> _Exercise directions_: Output the data below line for line, exactly, up to and including the line where "0: (295, 93)" appears.

> _Information supplied_:
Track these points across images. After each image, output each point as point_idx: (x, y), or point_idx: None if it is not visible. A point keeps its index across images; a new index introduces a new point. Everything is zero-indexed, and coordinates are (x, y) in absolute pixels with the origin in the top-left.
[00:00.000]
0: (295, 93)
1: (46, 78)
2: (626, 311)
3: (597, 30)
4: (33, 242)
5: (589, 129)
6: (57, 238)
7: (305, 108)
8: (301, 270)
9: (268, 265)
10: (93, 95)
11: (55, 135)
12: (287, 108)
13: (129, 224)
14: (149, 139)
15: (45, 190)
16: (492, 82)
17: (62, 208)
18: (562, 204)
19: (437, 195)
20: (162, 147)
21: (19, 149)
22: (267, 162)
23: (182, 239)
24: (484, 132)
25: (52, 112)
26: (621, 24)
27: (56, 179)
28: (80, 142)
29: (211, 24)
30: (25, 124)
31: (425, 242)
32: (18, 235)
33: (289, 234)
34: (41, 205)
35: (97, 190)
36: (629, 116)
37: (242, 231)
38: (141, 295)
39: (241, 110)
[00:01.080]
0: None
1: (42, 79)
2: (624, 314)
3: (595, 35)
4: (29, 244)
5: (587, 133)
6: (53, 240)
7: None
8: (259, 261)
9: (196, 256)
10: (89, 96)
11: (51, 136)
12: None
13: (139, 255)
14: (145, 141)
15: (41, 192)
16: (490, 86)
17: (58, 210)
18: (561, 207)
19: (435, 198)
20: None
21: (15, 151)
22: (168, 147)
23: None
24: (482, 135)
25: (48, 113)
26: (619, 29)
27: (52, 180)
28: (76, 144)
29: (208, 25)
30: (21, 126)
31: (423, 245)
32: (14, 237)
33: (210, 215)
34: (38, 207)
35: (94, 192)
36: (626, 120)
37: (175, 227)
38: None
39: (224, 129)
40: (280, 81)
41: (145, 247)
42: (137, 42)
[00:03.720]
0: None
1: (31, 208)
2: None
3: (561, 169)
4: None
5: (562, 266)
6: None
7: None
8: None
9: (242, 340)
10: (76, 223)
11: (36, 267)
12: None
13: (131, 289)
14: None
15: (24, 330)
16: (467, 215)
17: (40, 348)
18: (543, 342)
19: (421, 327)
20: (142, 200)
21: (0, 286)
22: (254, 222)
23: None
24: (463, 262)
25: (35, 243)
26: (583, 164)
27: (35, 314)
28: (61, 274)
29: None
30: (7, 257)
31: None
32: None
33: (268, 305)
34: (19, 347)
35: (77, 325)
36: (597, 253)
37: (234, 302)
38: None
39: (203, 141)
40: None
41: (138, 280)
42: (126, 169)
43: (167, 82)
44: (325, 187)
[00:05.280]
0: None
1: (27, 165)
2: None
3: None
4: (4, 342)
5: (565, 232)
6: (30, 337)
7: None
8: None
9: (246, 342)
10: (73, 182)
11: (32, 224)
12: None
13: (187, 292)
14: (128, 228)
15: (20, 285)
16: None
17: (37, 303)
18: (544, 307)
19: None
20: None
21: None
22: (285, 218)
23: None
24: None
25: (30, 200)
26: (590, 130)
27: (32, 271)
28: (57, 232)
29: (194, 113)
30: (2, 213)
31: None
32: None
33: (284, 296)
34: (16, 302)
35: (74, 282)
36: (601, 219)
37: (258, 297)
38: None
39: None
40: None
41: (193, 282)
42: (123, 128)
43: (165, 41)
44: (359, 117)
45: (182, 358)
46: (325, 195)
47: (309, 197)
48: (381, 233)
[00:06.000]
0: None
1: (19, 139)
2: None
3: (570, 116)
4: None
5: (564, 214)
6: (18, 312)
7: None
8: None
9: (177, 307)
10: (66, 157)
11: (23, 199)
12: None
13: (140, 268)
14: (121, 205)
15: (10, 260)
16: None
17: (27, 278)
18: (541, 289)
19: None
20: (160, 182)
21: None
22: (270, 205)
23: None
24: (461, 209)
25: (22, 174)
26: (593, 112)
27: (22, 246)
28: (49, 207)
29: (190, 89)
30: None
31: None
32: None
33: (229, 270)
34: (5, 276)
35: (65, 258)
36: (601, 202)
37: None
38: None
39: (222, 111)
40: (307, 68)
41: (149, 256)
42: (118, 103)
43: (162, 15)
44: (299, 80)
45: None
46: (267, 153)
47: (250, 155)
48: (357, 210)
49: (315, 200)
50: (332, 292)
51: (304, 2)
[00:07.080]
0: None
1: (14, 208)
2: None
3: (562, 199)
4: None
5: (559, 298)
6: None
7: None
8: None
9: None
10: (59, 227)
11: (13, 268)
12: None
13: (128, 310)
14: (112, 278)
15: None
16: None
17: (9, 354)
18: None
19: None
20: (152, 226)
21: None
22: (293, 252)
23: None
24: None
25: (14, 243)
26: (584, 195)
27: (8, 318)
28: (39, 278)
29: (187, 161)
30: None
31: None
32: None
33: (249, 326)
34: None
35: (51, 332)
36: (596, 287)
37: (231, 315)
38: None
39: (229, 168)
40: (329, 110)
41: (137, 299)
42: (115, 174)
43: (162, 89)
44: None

> _Result below_:
Track these points across images. After each image, output each point as point_idx: (x, y), or point_idx: None if it is not visible. A point keeps its index across images; a new index introduces a new point. Everything is zero-indexed, and coordinates are (x, y) in absolute pixels with the origin in the top-left.
[00:00.000]
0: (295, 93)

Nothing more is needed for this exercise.